- [ACTION ITEM] Rewrite the lines that follow with "Comparison" replaced by "Overview" wherever it appears, keeping everything else unchanged and leaving out the pictures.
[RECORDS SHOWN — start]
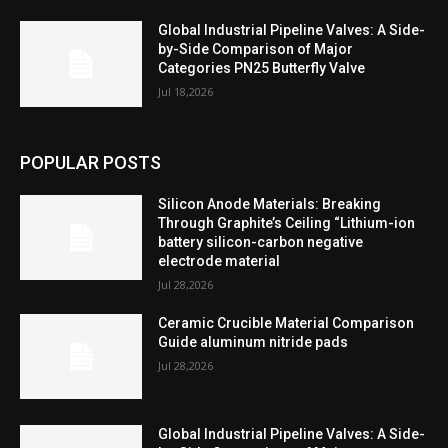
Global Industrial Pipeline Valves: A Side-
by-Side Comparison of Major
Categories PN25 Butterfly Valve
Jul 18,2026
POPULAR POSTS
Silicon Anode Materials: Breaking
Through Graphite’s Ceiling “Lithium-ion
battery silicon-carbon negative
electrode material
Jul 28,2026
Ceramic Crucible Material Comparison
Guide aluminum nitride pads
Jul 28,2026
Global Industrial Pipeline Valves: A Side-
[RECORDS SHOWN — finish]
- [RESULT OF THE TASK]
Global Industrial Pipeline Valves: A Side-
by-Side Overview of Major
Categories PN25 Butterfly Valve
Jul 18,2026
POPULAR POSTS
Silicon Anode Materials: Breaking
Through Graphite’s Ceiling “Lithium-ion
battery silicon-carbon negative
electrode material
Jul 28,2026
Ceramic Crucible Material Overview
Guide aluminum nitride pads
Jul 28,2026
Global Industrial Pipeline Valves: A Side-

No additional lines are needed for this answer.